Gasser et al (29) demonstrated that tumorigenesis of ovarian epithelial cells by transduction with c-Myc did not induce the expression of NKG2D ligands. Although these authors did not assay inhibition of c-Myc in upregulated cells, they showed that the transplanted cells had increased level of NKG2D ligands (29). On the contrary, Nanbakhsh et al (30) showed that c-Myc had a role as a transcription factor in the expression of ULBP1/3 in cytarabine-resistant acute myeloid leukemia cells. Since cytarabine interferes with DNA synthesis and accumulates DNA damage, DNA repair systems, which are key regulators of NKG2D ligands, might complicate the results in the resistant cells. Although it was not quite clear why c-Myc differently affected the expression of NKG2D ligands in cytarabine-resistant acute myeloid leukemia cells and K562 chronic myeloid leukemia cells, a variety of functions of the hyperactivated c-Myc in tumorigenesis and secondary reactions in varied cancer types might lead to the differential expression of NKG2D ligands.

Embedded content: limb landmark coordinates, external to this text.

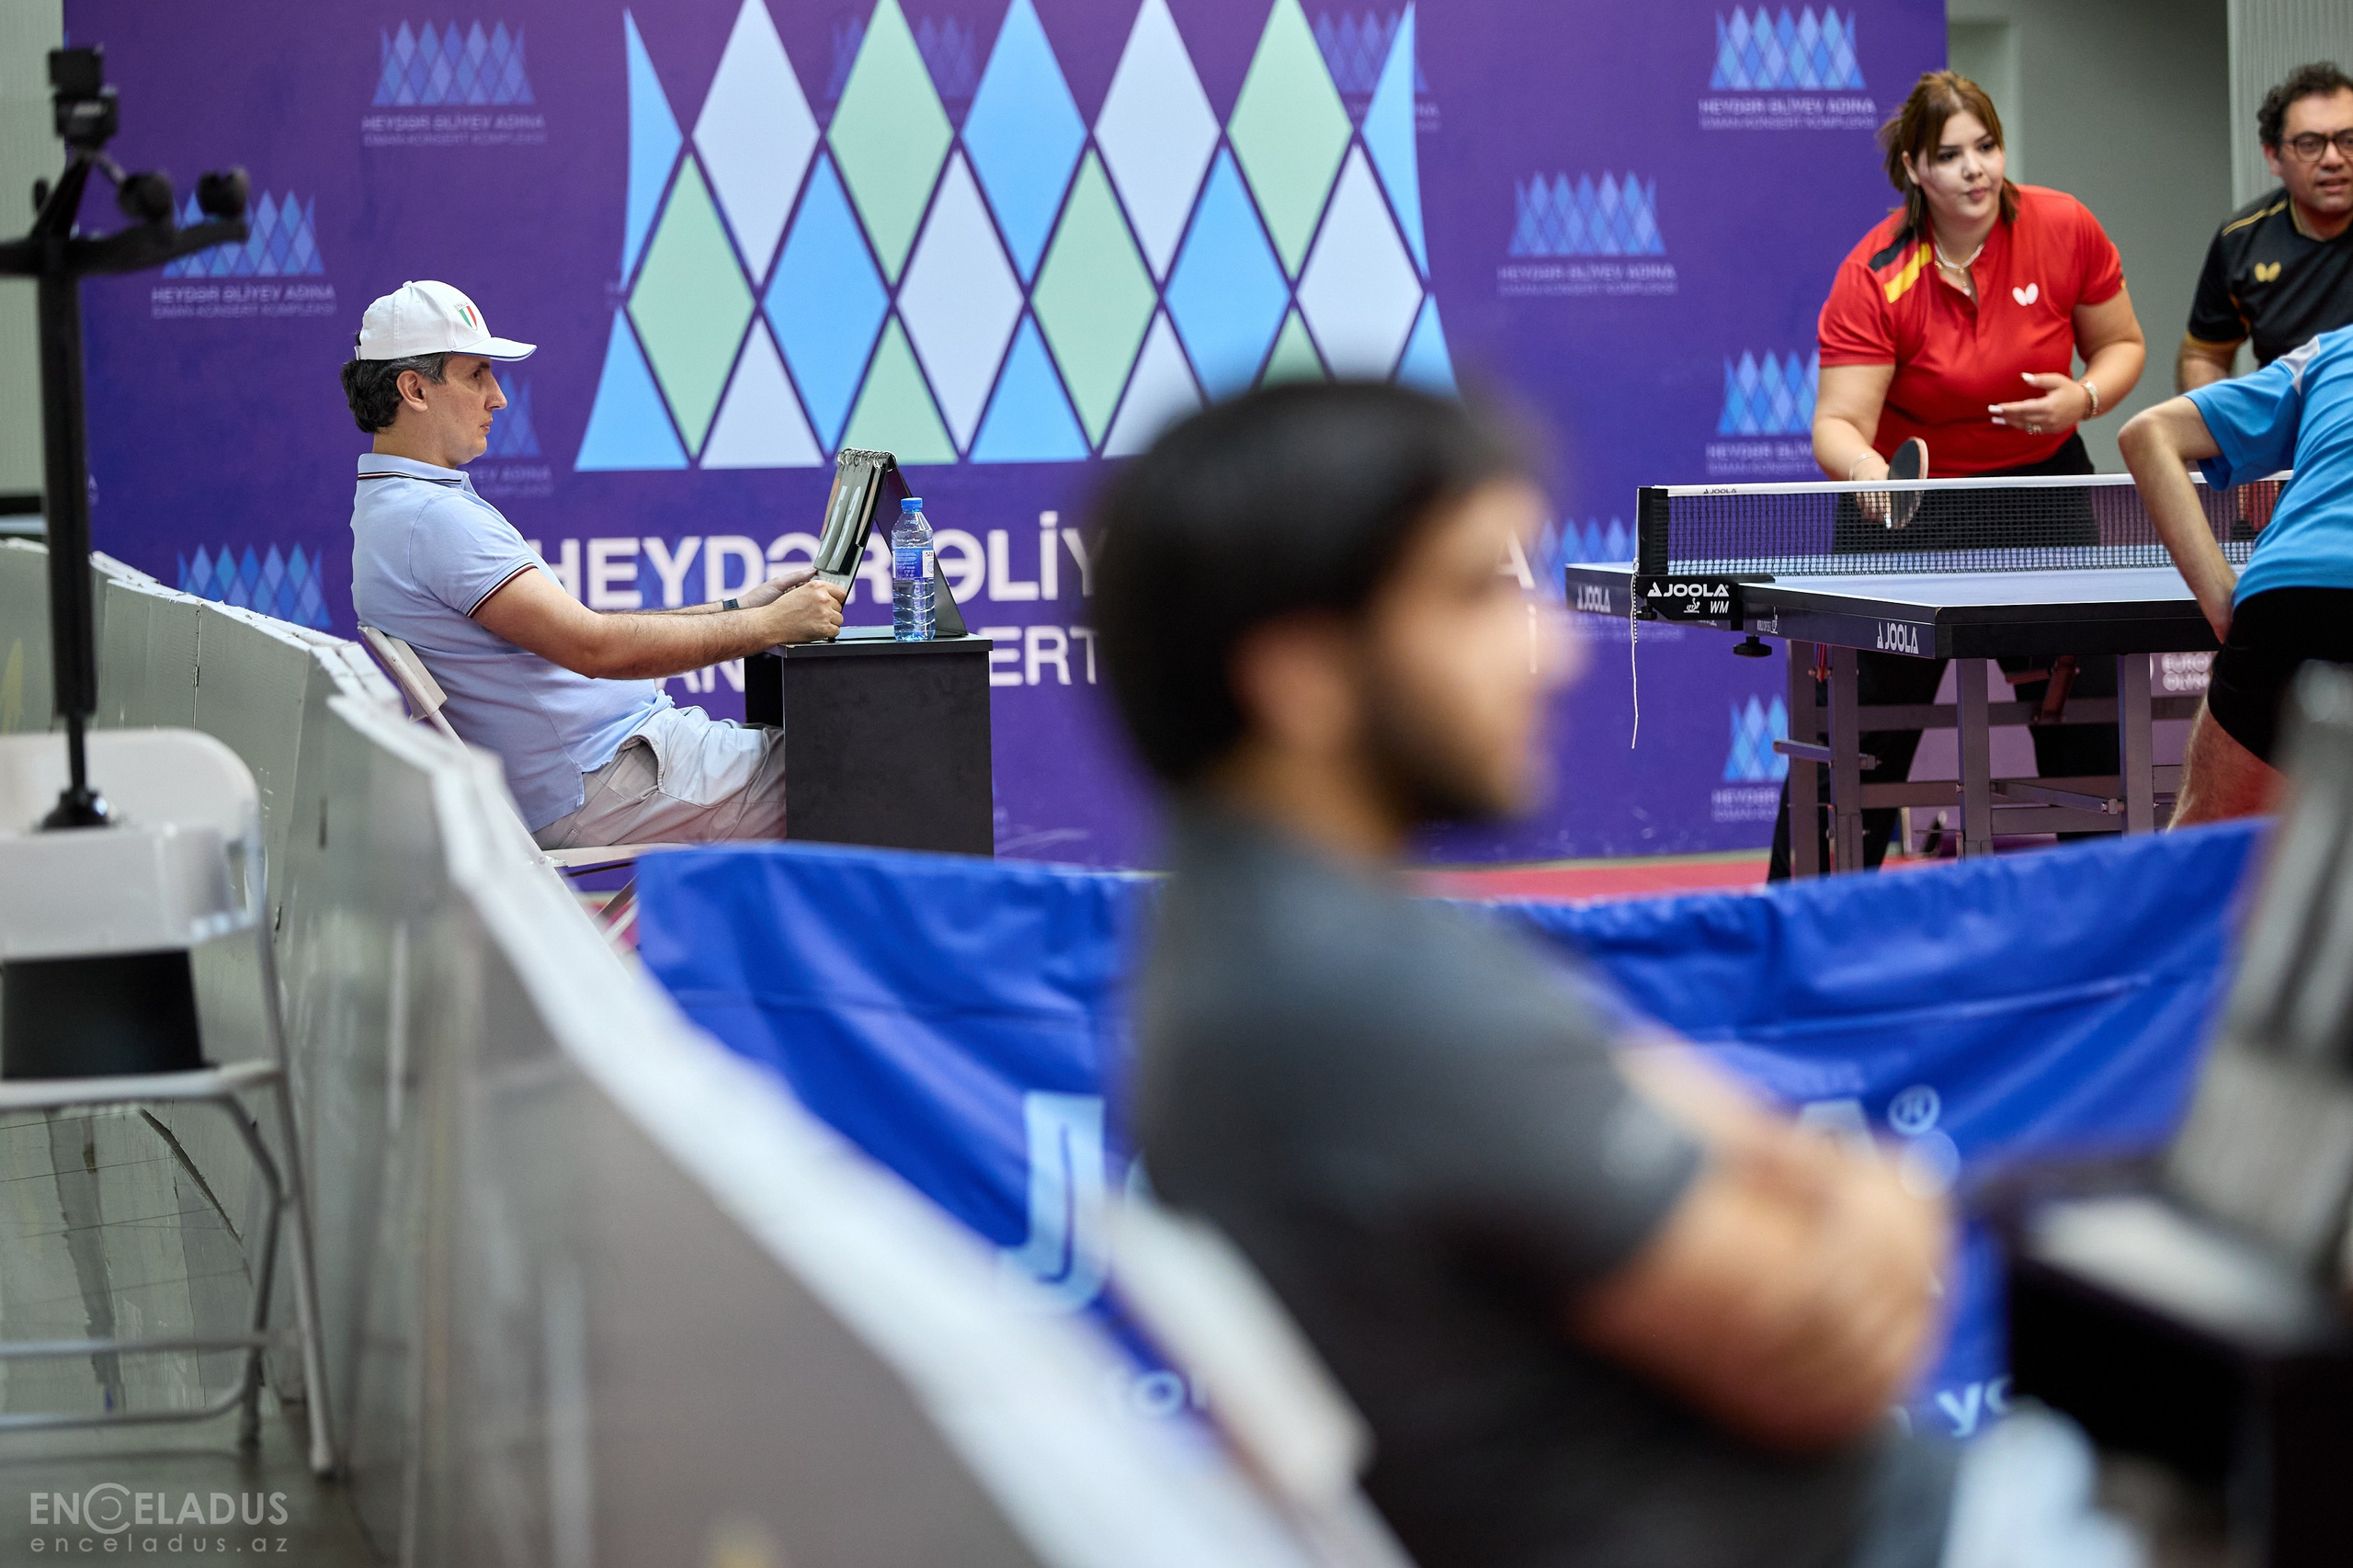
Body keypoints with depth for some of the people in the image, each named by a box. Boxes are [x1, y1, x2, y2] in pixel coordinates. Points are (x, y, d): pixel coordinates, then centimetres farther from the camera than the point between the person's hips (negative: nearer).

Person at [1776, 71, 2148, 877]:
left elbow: (2121, 344, 2)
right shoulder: (1874, 276, -21)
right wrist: (1864, 467, -48)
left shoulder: (2064, 229, -13)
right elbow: (1838, 422, -26)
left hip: (2040, 485, 2)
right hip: (1913, 499, -2)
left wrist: (2083, 397, -19)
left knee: (2087, 707, 1)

In conclusion, this study demonstrated that inhibition of c-Myc induces NKG2D ligands in K562 cells, and enhances their susceptibility to NK cells. Although there remain many unsolved questions, inhibition of c-Myc might contribute to better therapeutic outcome in the treatment of cancer patients when combined with NK-cell-based cancer immunotherapy in future.